Description of the task>
Write out the entries verbatim and leave the images out of the copy.

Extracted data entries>
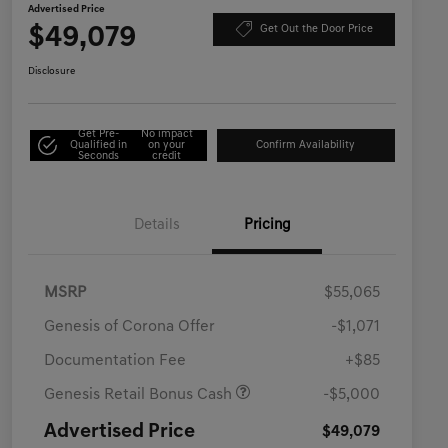
Advertised Price
$49,079
Get Out the Door Price
Disclosure
Get Pre-
No impact
Qualified in
on your
Confirm Availability
Seconds
credit
Details
Pricing
MSRP
$55,065
Genesis of Corona Offer
-$1,071
Documentation Fee
+$85
Genesis Retail Bonus Cash
-$5,000
Advertised Price
$49,079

Expected output>
Advertised Price
$49,079
Get Out the Door Price
Disclosure
Get Pre-
No impact
Qualified in
on your
Confirm Availability
Seconds
credit
Details
Pricing
MSRP
$55,065
Genesis of Corona Offer
-$1,071
Documentation Fee
+$85
Genesis Retail Bonus Cash
-$5,000
Advertised Price
$49,079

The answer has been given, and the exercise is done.